## TREŚĆ ZADANIA
Dopisz dalszy ciąg recenzji filmu „Between Two Ferns: Film”, zaczynając zaraz po jej ostatnim zdaniu.

## TEKST ŹRÓDŁOWY

REKLAMA
  1. Rozrywka
  2. Filmy /
  3. VOD
  4. Netflix

To jedna z najlepszych komedii Netfliksa. „Between Two Ferns: Film” z sukcesem rozwija format wywiadów internetowych

Jak dobrze pójdzie to „Between Two Ferns: Film”, który można już oglądać na Netfliksie, jest w stanie okazać się jedną z najlepszych komedii 2019 roku. Zach Galifianakis powraca jako niesformy autor chamskich wywiadów z gwiazdami Hollywood. I nadal jest w formie.

23.09.2019
21:00
between two ferns film recenzja netflix
REKLAMA
REKLAMA

Przyznam, że kiedy tylko dowiedziałem się o tym, że na Netfliksie zadebiutuje pełnometrażowa wersja „Between Two Ferns”, zastanawiałem się jak jego twórcy rozwiną ją do formuły filmowej. Dla tych, którzy nie kojarzą tego formatu kilka zdań wyjaśnienia. „Between Two Ferns” to internetowa seria kilkuminutowych wywiadów z gwiazdami kina, muzyki, popkultury i wszelkiej maści celebrytami. Zadebiutowała ona w 2008 roku. Prowadzącym ten specyficzny talk-show został Zach Galifianakis.

Główne założenie „Between Two Ferns” to swoista dekonstrukcja i parodia tradycyjnych telewizyjnych wywiadów z gwiazdami.

Rozmowa odbywa się w malutkim studiu, na zwykłych, niewygodnych krzesłach, z czarnymi kotarami za plecami rozmówców. Znakiem rozpoznawczym serii są tytułowe dwie paprocie, które otaczają gwiazdę i prowadzącego z dwóch stron. No i przede wszystkim tym, co zdecydowało o wielkim sukcesie „Between Two Ferns” jest styl wywiadów. Galifianakis - w na swój sposób uroczy sposób - obraża swoich gości, poniża, grilluje, przekręca ich nazwiska, wyśmiewa ich wybory zawodowe czy artystyczne porażki. Tym samym wyrzuca, mocnym kopniakiem w tyłek, hollywoodzkie persony z Olimpu.

Brie Larson Between two ferns film netflix

Osobiście nigdy nie byłem fanem budowania komedii na negatywnych emocjach. Ale o dziwo Galifianakis w „Between Two Ferns” robi to w tak nieporadny i urokliwy sposób, że nie da się nie czuć do niego sympatii. A jego „żarty”, nawet gdy nie są zbyt wyszukane, potrafią bawić. Seria szybko zyskała niemałą popularność m.in. na YouTube’ie. W programie gościły największe gwiazdy, które bez problemu dały się obrażać Galifanakisowi. Gościł on m.in. Justina Biebera, Brada Pitta, Bruce’a Willisa czy nawet Baracka Obamę. Poszczególne odcinki „Between Two Ferns” osiągnęły oglądalność na poziomie ponad 20 mln wyświetleń. Można więc mówić o niemałym internetowym fenomenie.

## DOSTARCZONE MATERIAŁY

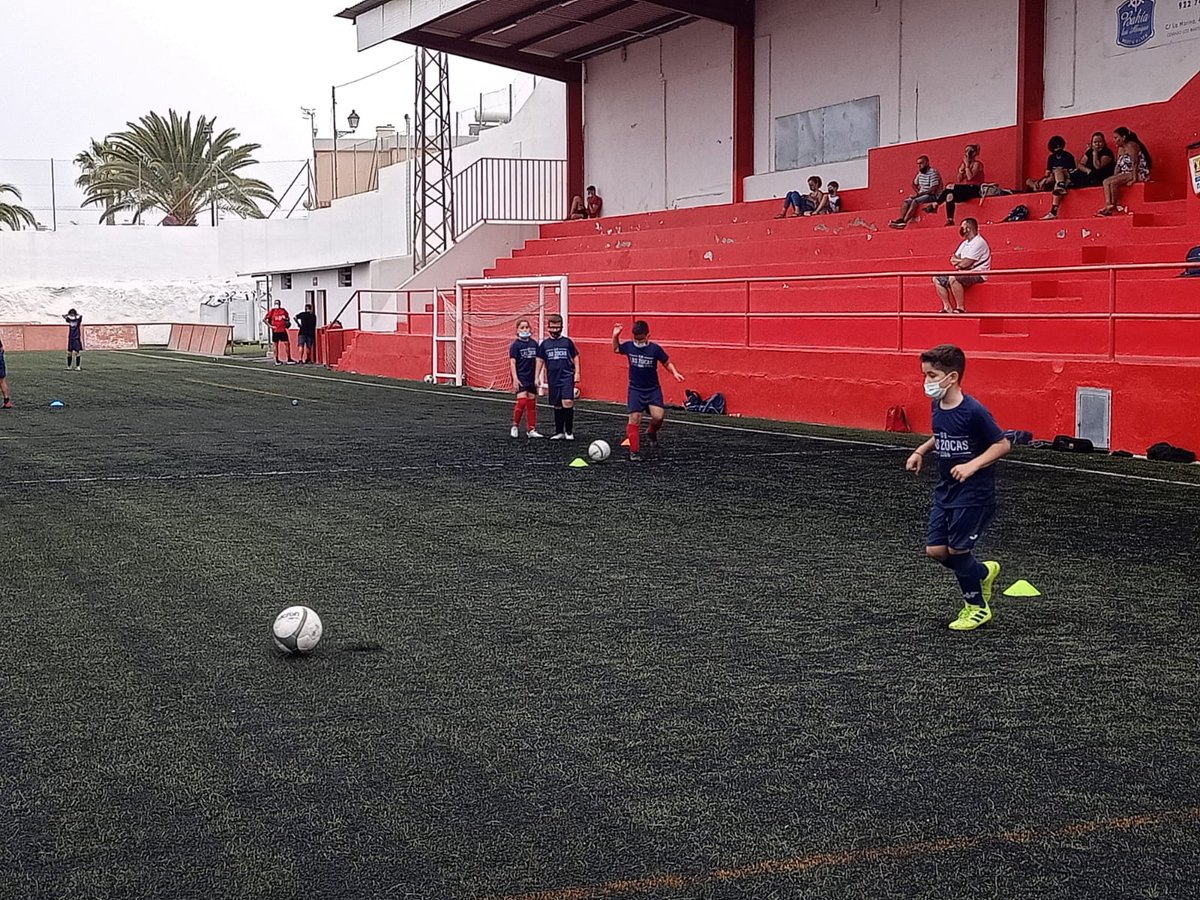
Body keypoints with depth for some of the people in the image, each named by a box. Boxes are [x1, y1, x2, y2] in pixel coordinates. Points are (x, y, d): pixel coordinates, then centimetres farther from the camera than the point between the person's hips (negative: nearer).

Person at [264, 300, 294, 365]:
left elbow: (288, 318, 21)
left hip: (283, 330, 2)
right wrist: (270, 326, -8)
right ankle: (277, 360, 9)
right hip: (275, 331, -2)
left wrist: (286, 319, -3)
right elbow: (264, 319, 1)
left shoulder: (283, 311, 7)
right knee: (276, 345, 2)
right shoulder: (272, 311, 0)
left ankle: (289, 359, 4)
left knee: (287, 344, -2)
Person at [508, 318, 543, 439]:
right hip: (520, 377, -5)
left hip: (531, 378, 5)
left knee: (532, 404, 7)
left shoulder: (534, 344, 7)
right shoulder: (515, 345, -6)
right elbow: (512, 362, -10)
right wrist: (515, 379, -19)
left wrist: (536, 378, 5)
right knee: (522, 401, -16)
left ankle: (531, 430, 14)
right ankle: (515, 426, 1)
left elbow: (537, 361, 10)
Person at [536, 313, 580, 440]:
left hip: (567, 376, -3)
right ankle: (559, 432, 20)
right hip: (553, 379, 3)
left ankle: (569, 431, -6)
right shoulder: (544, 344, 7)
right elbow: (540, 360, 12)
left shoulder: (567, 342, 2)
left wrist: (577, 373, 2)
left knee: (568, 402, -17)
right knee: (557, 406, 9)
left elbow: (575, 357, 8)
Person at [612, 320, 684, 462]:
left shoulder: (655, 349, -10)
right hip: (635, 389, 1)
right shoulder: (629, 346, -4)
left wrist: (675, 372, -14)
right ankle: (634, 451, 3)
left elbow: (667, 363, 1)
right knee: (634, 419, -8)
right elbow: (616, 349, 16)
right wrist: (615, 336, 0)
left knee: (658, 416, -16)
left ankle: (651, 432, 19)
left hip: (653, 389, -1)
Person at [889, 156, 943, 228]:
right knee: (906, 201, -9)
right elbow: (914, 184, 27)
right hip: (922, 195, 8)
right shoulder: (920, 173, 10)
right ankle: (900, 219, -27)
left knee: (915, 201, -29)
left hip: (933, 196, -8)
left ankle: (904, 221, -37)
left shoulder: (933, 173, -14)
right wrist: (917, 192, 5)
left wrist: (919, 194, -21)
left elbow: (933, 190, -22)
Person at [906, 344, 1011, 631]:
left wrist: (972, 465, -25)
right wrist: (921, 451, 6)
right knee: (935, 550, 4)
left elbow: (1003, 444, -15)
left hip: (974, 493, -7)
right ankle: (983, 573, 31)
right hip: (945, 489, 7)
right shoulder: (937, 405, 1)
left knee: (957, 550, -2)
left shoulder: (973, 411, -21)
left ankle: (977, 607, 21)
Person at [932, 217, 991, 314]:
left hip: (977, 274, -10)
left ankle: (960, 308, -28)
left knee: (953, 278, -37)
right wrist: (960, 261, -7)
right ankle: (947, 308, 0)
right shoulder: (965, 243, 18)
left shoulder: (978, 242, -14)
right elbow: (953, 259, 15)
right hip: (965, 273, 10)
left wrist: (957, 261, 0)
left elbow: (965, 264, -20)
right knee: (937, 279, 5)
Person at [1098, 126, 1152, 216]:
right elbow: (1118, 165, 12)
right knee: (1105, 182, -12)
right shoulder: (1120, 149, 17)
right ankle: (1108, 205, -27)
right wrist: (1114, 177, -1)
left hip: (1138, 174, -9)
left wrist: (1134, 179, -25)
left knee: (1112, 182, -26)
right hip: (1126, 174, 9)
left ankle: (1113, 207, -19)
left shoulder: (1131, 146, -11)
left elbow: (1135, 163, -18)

* * *

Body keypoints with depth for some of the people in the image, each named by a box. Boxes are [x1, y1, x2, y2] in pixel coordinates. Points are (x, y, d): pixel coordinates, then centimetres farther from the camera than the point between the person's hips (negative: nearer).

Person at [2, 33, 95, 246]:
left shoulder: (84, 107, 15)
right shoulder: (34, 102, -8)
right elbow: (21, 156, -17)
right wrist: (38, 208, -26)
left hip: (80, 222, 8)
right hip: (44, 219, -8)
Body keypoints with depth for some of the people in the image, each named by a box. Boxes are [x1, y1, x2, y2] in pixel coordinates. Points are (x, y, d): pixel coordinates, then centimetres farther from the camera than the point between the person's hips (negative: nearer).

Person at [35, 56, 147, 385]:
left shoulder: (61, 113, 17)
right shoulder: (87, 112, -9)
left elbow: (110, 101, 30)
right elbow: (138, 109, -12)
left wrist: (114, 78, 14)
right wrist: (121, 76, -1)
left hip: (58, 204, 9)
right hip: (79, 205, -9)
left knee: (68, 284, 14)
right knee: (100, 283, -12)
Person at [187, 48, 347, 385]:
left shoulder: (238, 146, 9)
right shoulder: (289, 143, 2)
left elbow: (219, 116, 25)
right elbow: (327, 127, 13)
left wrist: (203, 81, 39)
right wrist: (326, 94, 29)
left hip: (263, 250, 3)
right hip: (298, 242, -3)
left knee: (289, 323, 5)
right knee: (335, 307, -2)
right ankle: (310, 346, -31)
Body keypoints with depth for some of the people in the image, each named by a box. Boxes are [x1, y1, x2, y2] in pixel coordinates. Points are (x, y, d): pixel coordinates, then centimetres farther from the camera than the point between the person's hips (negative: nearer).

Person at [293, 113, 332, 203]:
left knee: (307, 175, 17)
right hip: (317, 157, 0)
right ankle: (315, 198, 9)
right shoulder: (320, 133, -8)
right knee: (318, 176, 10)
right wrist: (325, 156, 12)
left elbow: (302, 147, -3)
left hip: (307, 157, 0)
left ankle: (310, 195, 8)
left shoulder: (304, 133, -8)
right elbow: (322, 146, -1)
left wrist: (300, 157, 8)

## ODPOWIEDŹ
Dziwne wręcz, że dopiero teraz powstał pełnometrażowy film rozwijający ten format. I do tego robiący to w ciekawy sposób.

„Between Two Ferns: Film” nie jest bowiem trwającym 80 minut ciągiem wywiadów Galifianakisa z kolejnymi gwiazdami. Twórcy filmu zabierają nas za kulisy produkcji.

Prowadzący postanowił udokumentować proces powstawania „Between Two Ferns” i zatrudnił ekipę, by ta nie odstępowała go z kamerą ani na krok. Oczywiście pomiędzy klasycznym fabularnym wątkiem, co jakiś czas przewijają się uwielbiane klasyczne wywiady „Between Two Ferns". A te są równie wyborne jak dawniej.

Zawsze uważałem gagi polegające na przekręcaniu nazwisk za słabe, ale Galifanakis robi to tak kapitalnie, że po raz pierwszy w życiu miałem z tego niezły ubaw. Głupie to, ale pełne szczerego uroku. Tym bardziej, że przecież sam Galifianakis posiada nazwisko, które potrafi wystawić niejednego na nie lada próbę (gdybym nie spojrzał do Google'a to pewnie zrobiłbym jakąś literówkę).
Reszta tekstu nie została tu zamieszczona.